May will take 50 business leaders -- from sectors including financial services, healthcare, energy and infrastructure -- on the three-day trip to Wuhan, Beijing and Shanghai.

The trip comes against a backdrop of tension between May’s government and the Chinese, a record she’s keen to improve upon as the U.K. looks for trade partners around the world as it prepares to leave the European Union next year. The prime minister is also battling to contain divisions within her governing Conservative party over the direction of her Brexit policy, amid reports some lawmakers are plotting to oust her.

‘Frank Discussions’

After May took over from David Cameron as Tory leader in 2016, she paused China’s involvement in the Hinkley Point nuclear reactor development, amid concern over involving the Chinese government in critical, security-sensitive infrastructure. May eventually approved the project after China’s ambassador in London warned the decision represented a “critical historical junction” in the bilateral relationship.

Room for Growth

May sees ‘huge trade opportunities in China’

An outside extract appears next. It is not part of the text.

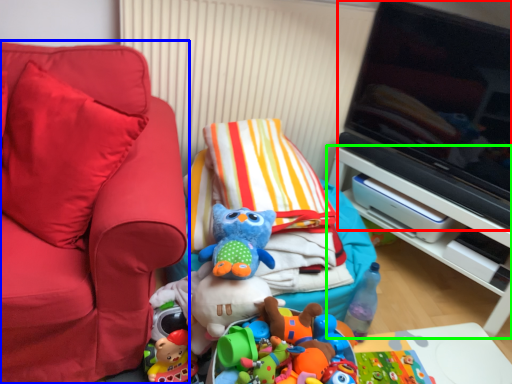
Question: Which object is the closest to the television (highlighted by a red box)? Choose among these: furniture (highlighted by a blue box) or furniture (highlighted by a green box).

Choices:
 (A) furniture
 (B) furniture

Answer: (B)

Source: IMF’s import figure

“My visit will intensify the ‘Golden Era’ in U.K.-China relations,” May said ahead of her visit. “The depth of our relationship means we can have frank discussions on all issues.”

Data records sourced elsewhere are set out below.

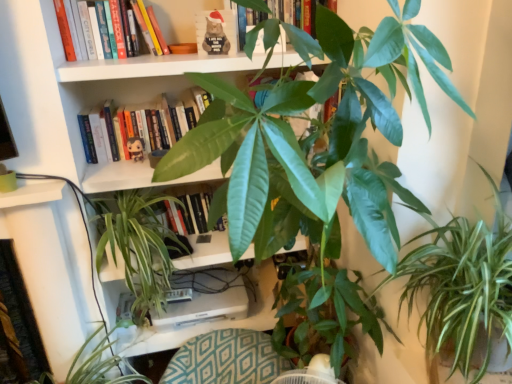
Question: Is matte black plush toy at upper center positioned with its back to green leafy plant at lower right?

Choices:
 (A) yes
 (B) no

Answer: (B)

Question: Is matte black plush toy at upper center far from green leafy plant at lower right?

Choices:
 (A) no
 (B) yes

Answer: (B)

Question: Could you tell me if matte black plush toy at upper center is facing green leafy plant at lower right?

Choices:
 (A) no
 (B) yes

Answer: (A)

Question: Considering the relative positions of matte black plush toy at upper center and green leafy plant at lower right in the image provided, is matte black plush toy at upper center to the left of green leafy plant at lower right from the viewer's perspective?

Choices:
 (A) no
 (B) yes

Answer: (B)

Question: Does matte black plush toy at upper center have a lesser width compared to green leafy plant at lower right?

Choices:
 (A) no
 (B) yes

Answer: (B)

Question: Do you think green glossy leafy plant at center, the first houseplant positioned from the right, is within green leafy plant at lower left, the 1th houseplant from the left, or outside of it?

On the trip, May will be accompanied by her husband, Philip May, which her office said shows the premier’s commitment to strengthening ties with China. The Mays will watch some traditional opera and President Xi Jinping and his wife, Madame Peng Liyuan, will host the couple for a tea ceremony during their trip.

‘Opportunities,’ Caution

“There are huge trade opportunities in China that we want to help British businesses take advantage of,” May said. “That is why I’m taking a large multi-sector business delegation with me, representing all corners of the U.K. and sectors in which the U.K. excels.”

May’s trip is the second time she’s visited China since becoming prime minister. The International Trade Secretary Liam Fox is formally heading up the business delegation.

May’s office said that she’ll be able to raise issues such as security concerns over North Korea’s nuclear program, and human rights issues, during meetings with the Chinese government.

To read more about China’s trade and infrastructure ambitions, click here

In a statement, the China Foreign Ministry expressed a cautious tone on the trip.

It said it expected to improve political trust between two countries during May’s visit. May’s meetings will show whether the U.K. has achieved its previously stated goal of becoming China’s closest partner among Western countries, the ministry said. While China is willing to discuss human rights with other countries, the conversations must be based on equality and mutual respect, the ministry said in response to the question.

There are reported to have been tensions over the U.K.’s refusal publicly to endorse the Belt and Road Initiative, China’s major international infrastructure investment plan. May’s office said it was “vital” that the “impressive” project meets international standards, adding that she looked forward to discussing it with the Chinese government.

Human rights issues “should not impact our economic cooperation,” said Wang Yiwei, director of Renmin University’s Institute of International Affairs in Beijing and a former Chinese diplomat based in Brussels. “Now it is not just the West as a teacher bashing China: There are many human rights problems in the U.K. such as populism, nationalism and discrimination.”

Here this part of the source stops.